GOALS:
1. Using the forum post about Elasticsearch index backups, decide whether each statement agrees with it. Answer yes or no for each, and quote the deciding words from the post. (a) Data is queried through a specific index rather than through the alias. (b) Each backup takes about 30 minutes. (c) Some files under "myindex_a_2016_0106" were updated in August and October.
2. In the forum post about Elasticsearch index backups, how often is the backup scheduled to run?
3. Write the next part of the forum post about Elasticsearch index backups, starting after its final sentence.

-- PASSAGE TO READ start --

Our index design :
The alias "my_alias" is created for the two indexes "myindex_a_2016_0106" and "myindex_a_2016_0712"
Insert data : Only insert data into the index "myindex_a_2016_0106" in the first half year in 2016, only insert data into the index "myindex_a_2016_0712" in the second half year in 2016, in future , new indexes such as myindex_a_2017_**** will be created to insert data.
Query data : Query by the alias "my_alias" instead of any specific index.
Our pain :
As the ES indexes data increases, we have a longer and longer backup time, each backup will take about 30min , the backup schedule is hourly in order to keep the data sync between production env and disaster recovery env. So ES almost have been backing up in 50% time. What's more , we will have more indexes in future. The backup time will be more longer .
Possible solution :
I am considering the approach to decrease the backup time. Currently we back up all indexes, Is it feasible to only back up the current index "myindex_a_2016_0712", which is the only index to insert data. My understanding is the files under "myindex_a_2016_0106" should NOT be updated in the second half year since I have NOT inserted any data into it , But It was really be updated, see the following pastes. Some of files were updated in Aug and Oct!! Why were they updated in the second half year ? Because of the query by alias ?

-- PASSAGE TO READ end --
-- PROVIDED RECORDS start --

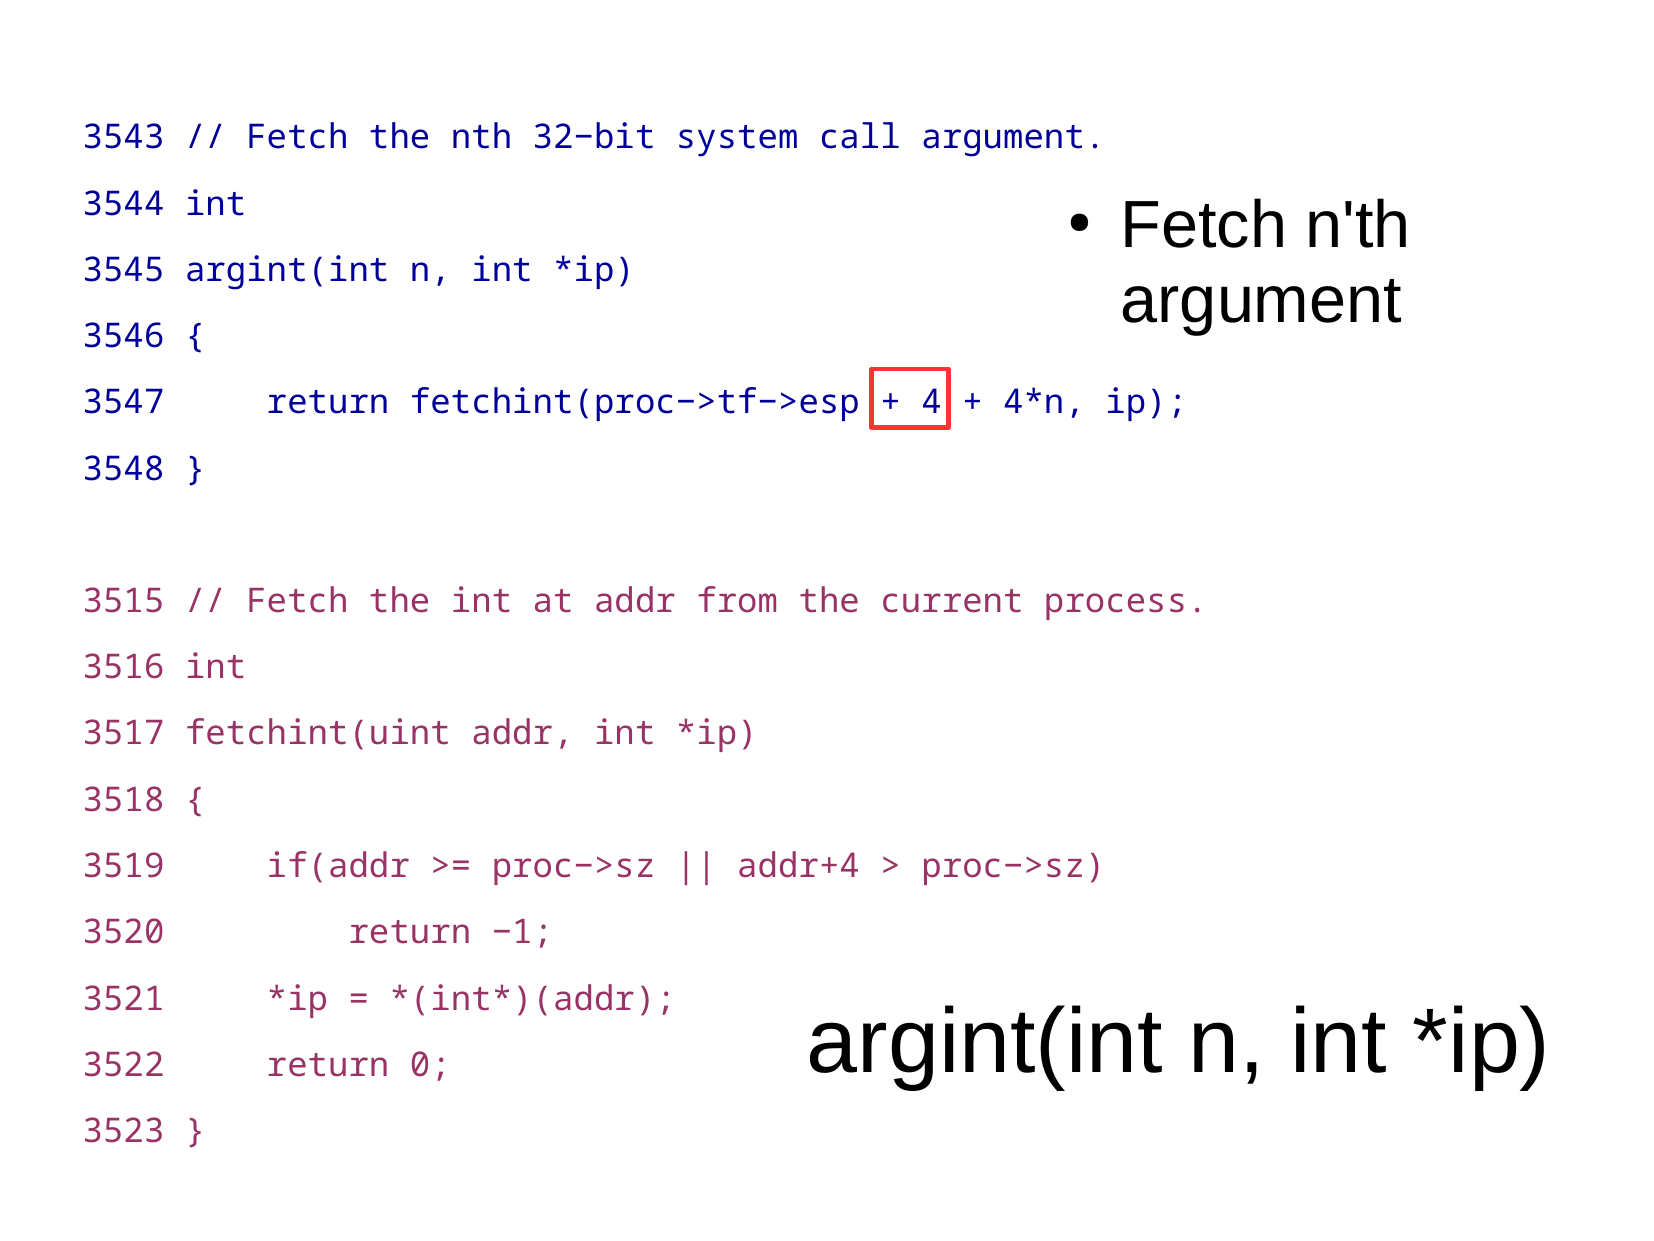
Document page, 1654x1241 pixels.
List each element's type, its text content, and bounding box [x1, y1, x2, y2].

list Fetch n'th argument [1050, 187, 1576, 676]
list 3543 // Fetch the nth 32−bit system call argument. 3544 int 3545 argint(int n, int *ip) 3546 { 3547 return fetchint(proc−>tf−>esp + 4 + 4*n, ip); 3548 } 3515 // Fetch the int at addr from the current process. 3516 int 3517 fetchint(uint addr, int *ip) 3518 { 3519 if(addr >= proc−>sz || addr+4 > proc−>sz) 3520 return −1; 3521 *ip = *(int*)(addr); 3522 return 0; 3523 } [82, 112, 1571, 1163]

-- PROVIDED RECORDS end --
-- PROVIDED RECORDS start --

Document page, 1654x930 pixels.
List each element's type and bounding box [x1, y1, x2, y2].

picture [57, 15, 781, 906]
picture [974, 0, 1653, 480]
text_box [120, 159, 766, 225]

-- PROVIDED RECORDS end --
-- PROVIDED RECORDS start --

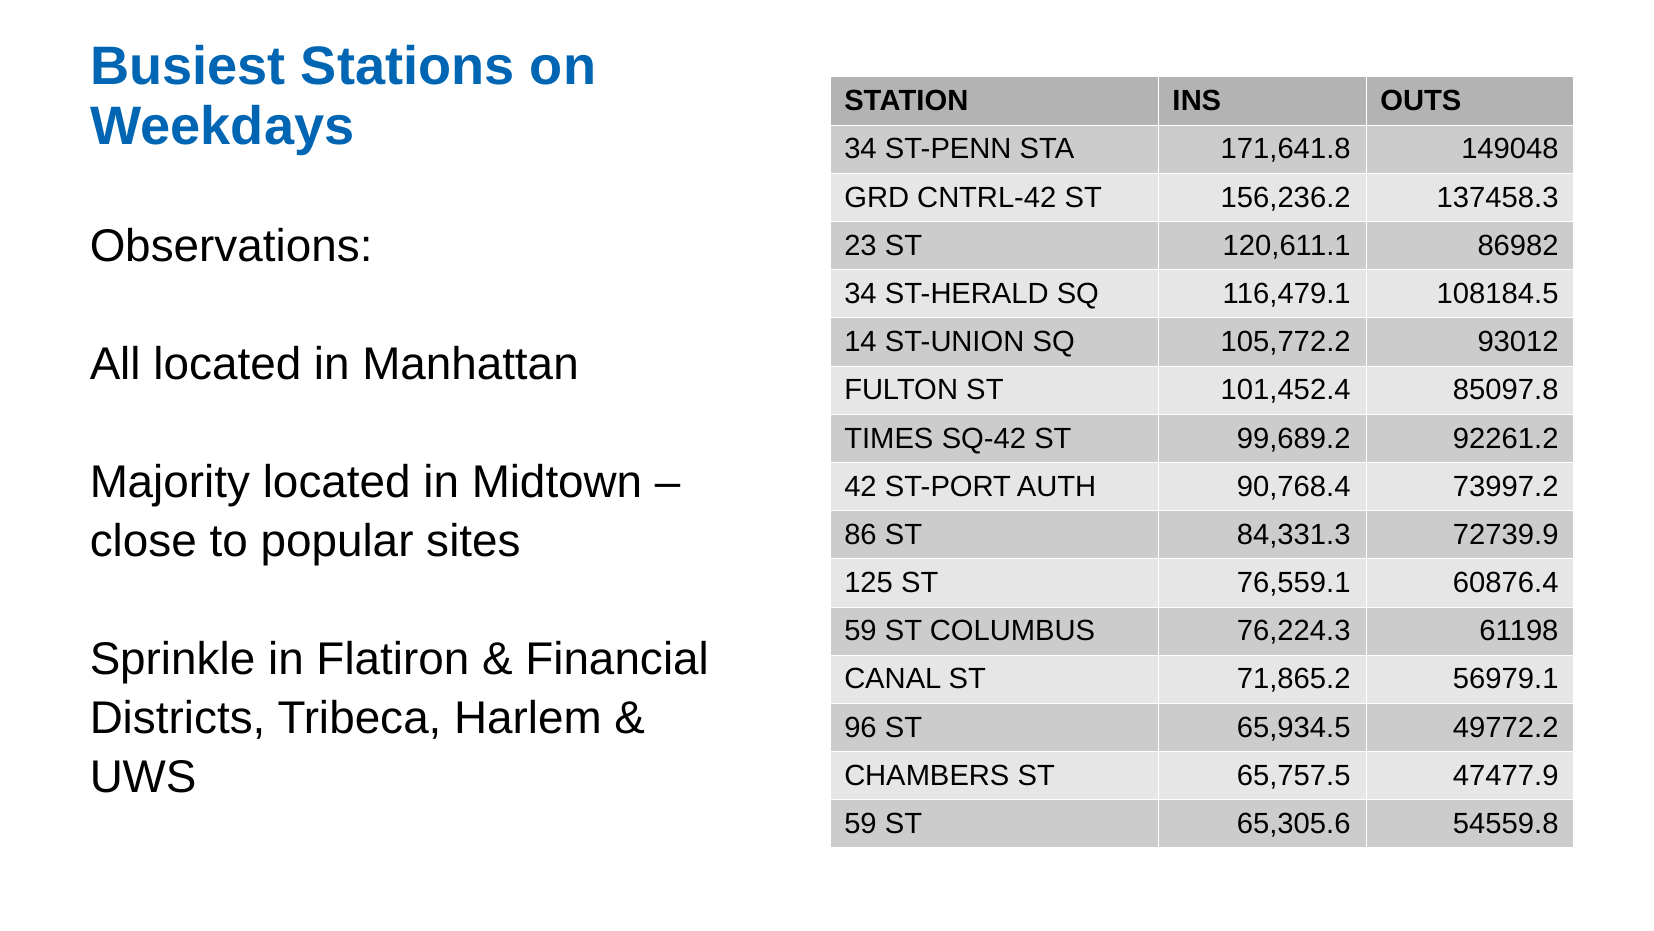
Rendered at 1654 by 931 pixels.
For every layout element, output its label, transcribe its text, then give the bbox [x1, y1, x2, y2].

-- PROVIDED RECORDS end --

ANSWERS TO THE TASKS:
1.
(a) No: "Query by the alias "my_alias" instead of any specific index."
(b) Yes: "each backup will take about 30min"
(c) Yes: "Some of files were updated in Aug and Oct!!"

2. Hourly.

3.
How to decrease the backup time in my case ?
If only backup the current index , will it largely decrease the backup time in future ? My concern are there is updating by ES itself in "myindex_a_2016_0106" but we do not backup it. Will there be any data lost in disaster recovery env after restoring the snapshots? What's more, we will not restore every snapshot , just restore the latest one in a regular schedule.
Besides my above idea , Any recommend from your side to decrease the backup duration ?